The threat was found by an Interpol officer and a seconded specialist from Kaspersky Lab in the Research and Innovation unit at Interpol's Global Complex for Innovation (IGCI).
The design of the block chain means there is the possibility of malware being injected and permanently hosted with no methods currently available to wipe this data. This could affect 'cyber-hygiene' as well as the sharing of child sexual abuse images where the block chain could become a safe haven for hosting such data.
It could also enable crime scenarios in the future such as the deployment of modular malware, a reshaping of the distribution of zero-day attacks, as well as the creation of illegal underground marketplaces dealing in private keys which would allow access to this data.
IGCI executive director Noboru Nakatani says that conducting this type of research to identify new cyber-threats is among the key aims behind the creation of the Interpol Global Complex for Innovation.
“The biggest advantage of Bitcoin is that it is decentralised and thus a trusted third party (like a bank) is not required to complete a transaction,” said Nikhil Kaul, product manager, at SmartBear Software.
Kaul spoke to SCMagazineUK.com to explain that while the legitimacy and verification benefits provided by a decentralised block chain are not just limited to payments, security is still an issue with this technology.
“The hack of Bitcoinica which resulted in close to half a million dollars being lost is another example of security being an issue with Bitcoin.
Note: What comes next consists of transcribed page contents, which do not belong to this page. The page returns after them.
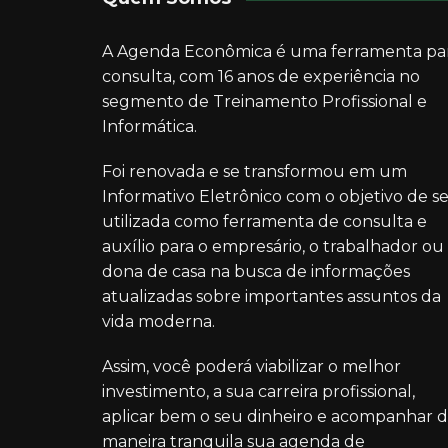
A Agenda Econômica é uma ferramenta pa
consulta, com 16 anos de experiência no
segmento de Treinamento Profissional e
Informática.
Foi renovada e se transformou em um
Informativo Eletrônico com o objetivo de se
utilizada como ferramenta de consulta e
auxílio para o empresário, o trabalhador ou
dona de casa na busca de informações
atualizadas sobre importantes assuntos da
vida moderna.
Assim, você poderá viabilizar o melhor
investimento, a sua carreira profissional,
aplicar bem o seu dinheiro e acompanhar 
maneira tranquila sua agenda de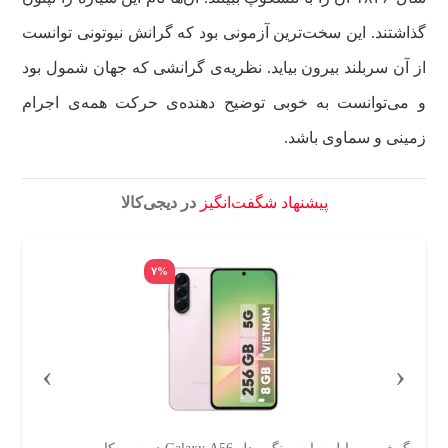
گذاشتند. این سخت‌ترین آزمونی بود که گرانش نیوتونی توانست
از آن سربلند بیرون بیاید. نظریه‌ی گرانشی که جهان شمول بود
و می‌توانست به خوبی توضیح دهنده‌ی حرکت همه‌ی اجرام
زمینی و سماوی باشد.
پیشنهاد شگفت‌انگیز
در دیجی‌کالا
۷%
›
‹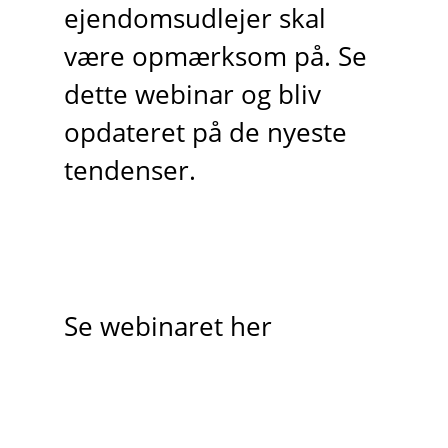
ejendomsudlejer skal
være opmærksom på. Se
dette webinar og bliv
opdateret på de nyeste
tendenser.
Se webinaret her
Additionally, since block chain operates on the assumption that the longest chain is the legitimate one, security challenges may also arise if any malicious data miner gets more than 50 percent of the hashing power,” said Kaul.
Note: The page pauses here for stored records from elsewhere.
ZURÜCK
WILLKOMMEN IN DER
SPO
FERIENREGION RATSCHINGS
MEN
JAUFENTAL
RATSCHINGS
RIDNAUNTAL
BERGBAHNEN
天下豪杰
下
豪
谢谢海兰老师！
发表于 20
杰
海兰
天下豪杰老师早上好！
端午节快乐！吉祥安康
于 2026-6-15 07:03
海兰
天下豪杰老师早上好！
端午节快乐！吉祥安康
Decentralised systems destruction
Never knowingly offline or without an opinion is TK Keanini, CTO of Lancope. Keanini spoke to SC to say that, "These folks are clever. As a general rule, if there is a public space in your protocol whereby data can be stored and retrieved, attackers will find a way to use it as a covert channel of communication. This is not the first time this has happened and people designing protocols need to add to this their threat modeling."
Quoted in Interpol's press statement on this topic, principal security researcher at Kaspersky Lab Vitaly Kamluk has said that the core principle of research in this area is to forewarn about potential future threats coming from decentralised systems based on block chains. Kamluk confirmed that his firm “generally supports” the idea of block chain-based innovations, but thinks that there is a duty to keep these technologies clean, sustainable and useful for the purpose for which they were intended.
The research was unveiled at the Black Hat Asia 2015 event in Singapore, just weeks before the official inauguration of the IGCI.